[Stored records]
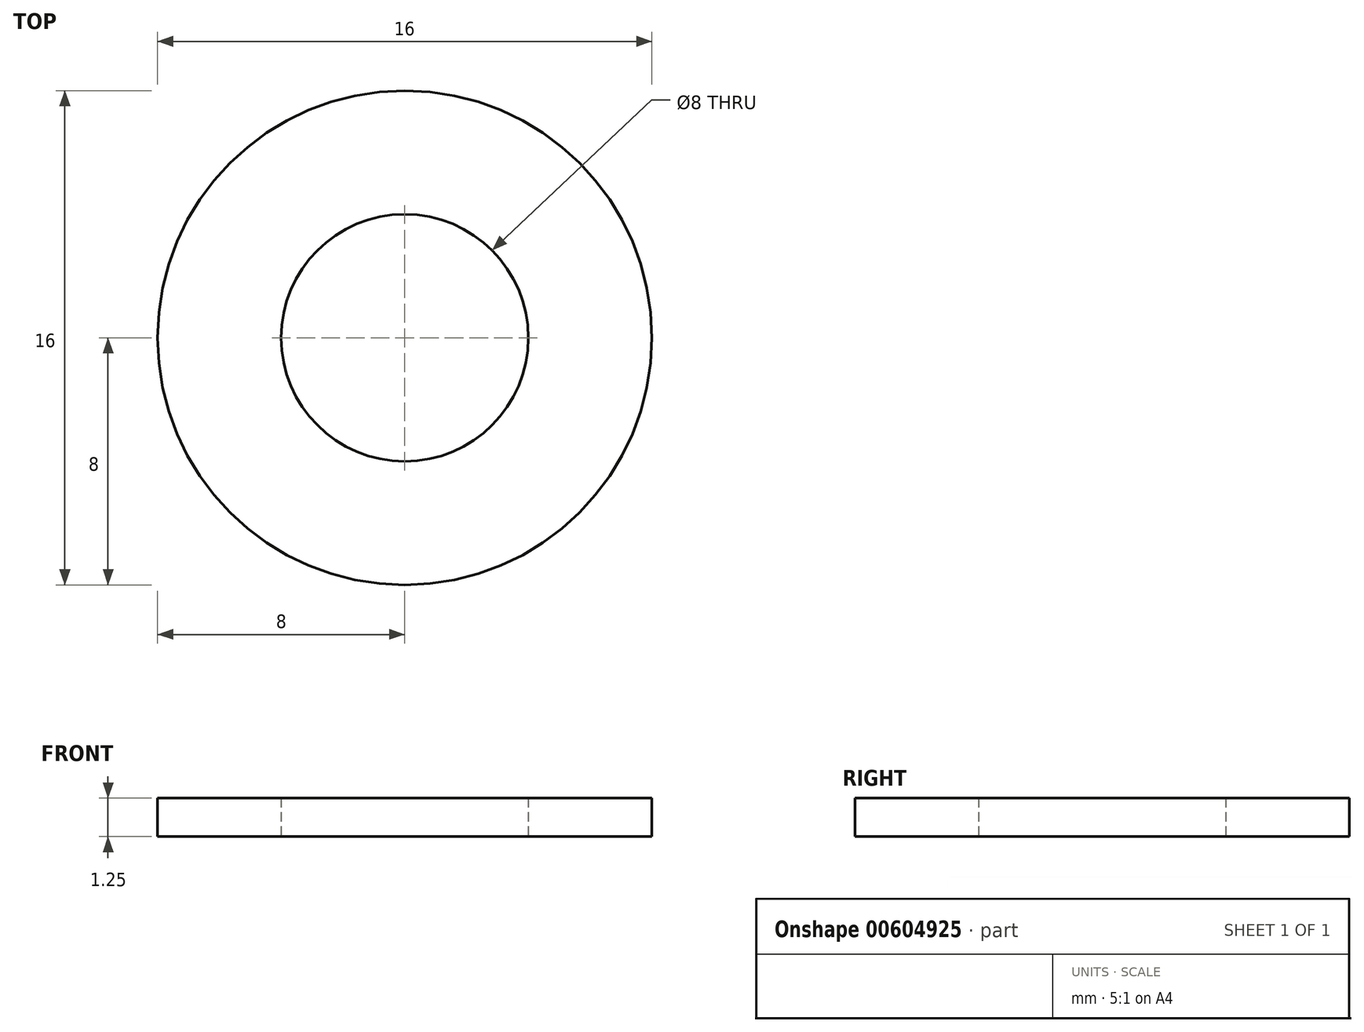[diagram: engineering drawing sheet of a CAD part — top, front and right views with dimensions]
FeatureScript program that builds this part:
annotation { "Feature Type Name" : "Feature", "Feature Type Description" : "" }
export const myFeature = defineFeature(function(context is Context, id is Id, definition is map)
    precondition{}
    {
        {
            var Q0;
            Q0=qCreatedBy(makeId("Top.planeOp"),FACE);
            var sketch = newSketch(context, id + "F0", { "sketchPlane" : qUnion([Q0])});
            skCircle(sketch, "E0", {"center": v(0, 0) * mm, "radius": 4 * mm});
            skCircle(sketch, "E1", {"center": v(0, 0) * mm, "radius": 8 * mm});
            skSolve(sketch);
        }
        {
            var Q0;
            Q0 = qSketchRegion(id + "F0", true);
            extrude(context, id + "F1", {"entities" : qUnion([Q0]), "depth" : 1.25 * mm, "offsetDistance" : 25 * mm});
        }
    });
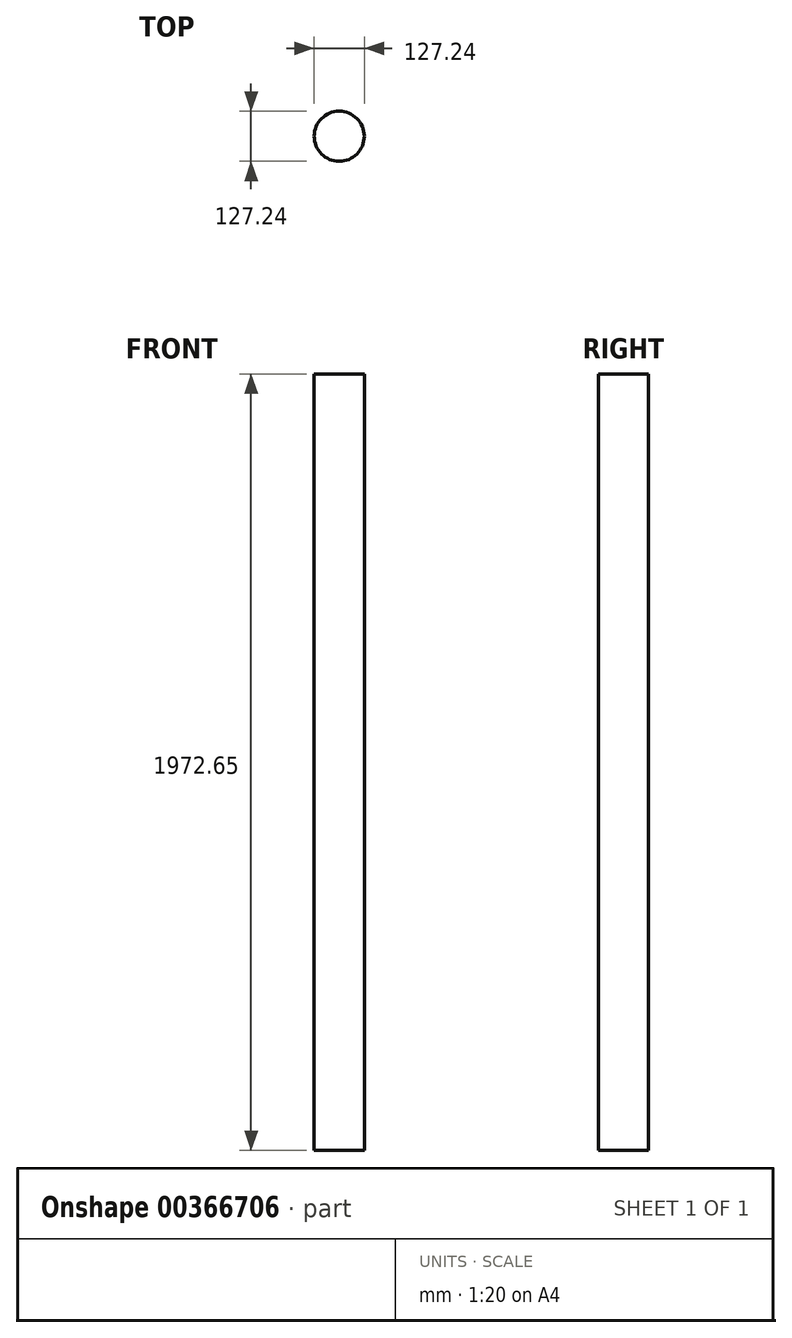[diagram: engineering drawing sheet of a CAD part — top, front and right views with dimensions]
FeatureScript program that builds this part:
annotation { "Feature Type Name" : "Feature", "Feature Type Description" : "" }
export const myFeature = defineFeature(function(context is Context, id is Id, definition is map)
    precondition{}
    {
        {
            var Q0;
            Q0=qCreatedBy(makeId("Top.planeOp"),FACE);
            var sketch = newSketch(context, id + "F0", { "sketchPlane" : qUnion([Q0])});
            skCircle(sketch, "E0", {"center": v(0, 0) * mm, "radius": 63.62 * mm});
            skSolve(sketch);
        }
        {
            var Q0;
            Q0=makeQuery(id+"F0.imprint","IMPRINT",FACE,{"disambiguationData":[TD([[makeQuery(id+"F0.imprint","IMPRINT",EDGE,{"derivedFrom":sQuery(id+"F0.wireOp",EDGE,"E0")}),1.0]])]});
            extrude(context, id + "F1", {"entities" : qUnion([Q0]), "depth" : 1500 * mm});
        }
        {
            var Q0;
            Q0=makeQuery(id+"F1.opExtrude","CAP_FACE",FACE,{"disambiguationData":[OSD([sQuery(id+"F0.wireOp",EDGE,"E0")])],"isStart":false});
            var sketch = newSketch(context, id + "F2", { "sketchPlane" : qUnion([Q0])});
            skSolve(sketch);
        }
        {
            var Q0;
            Q0=makeQuery(id+"F2.imprint","IMPRINT",FACE,{"disambiguationData":[TD([[makeQuery(id+"F2.imprint","IMPRINT",EDGE,{"derivedFrom":makeQuery(id+"F1.opExtrude","CAP_EDGE",EDGE,{"disambiguationData":[OSD([sQuery(id+"F0.wireOp",EDGE,"E0")])],"isStart":false})}),1.0]])]});
            extrude(context, id + "F3", {"entities" : qUnion([Q0]), "operationType" : NewBodyOperationType.ADD, "oppositeDirection" : true, "depth" : 1972.65 * mm});
        }
    });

» EXERCISE BRIEF
Identify every line in the listing above that contains the string "IMPRINT", and copy each of those lines. Case counts.

» TASK SOLUTION
            Q0=makeQuery(id+"F0.imprint","IMPRINT",FACE,{"disambiguationData":[TD([[makeQuery(id+"F0.imprint","IMPRINT",EDGE,{"derivedFrom":sQuery(id+"F0.wireOp",EDGE,"E0")}),1.0]])]});
            Q0=makeQuery(id+"F2.imprint","IMPRINT",FACE,{"disambiguationData":[TD([[makeQuery(id+"F2.imprint","IMPRINT",EDGE,{"derivedFrom":makeQuery(id+"F1.opExtrude","CAP_EDGE",EDGE,{"disambiguationData":[OSD([sQuery(id+"F0.wireOp",EDGE,"E0")])],"isStart":false})}),1.0]])]});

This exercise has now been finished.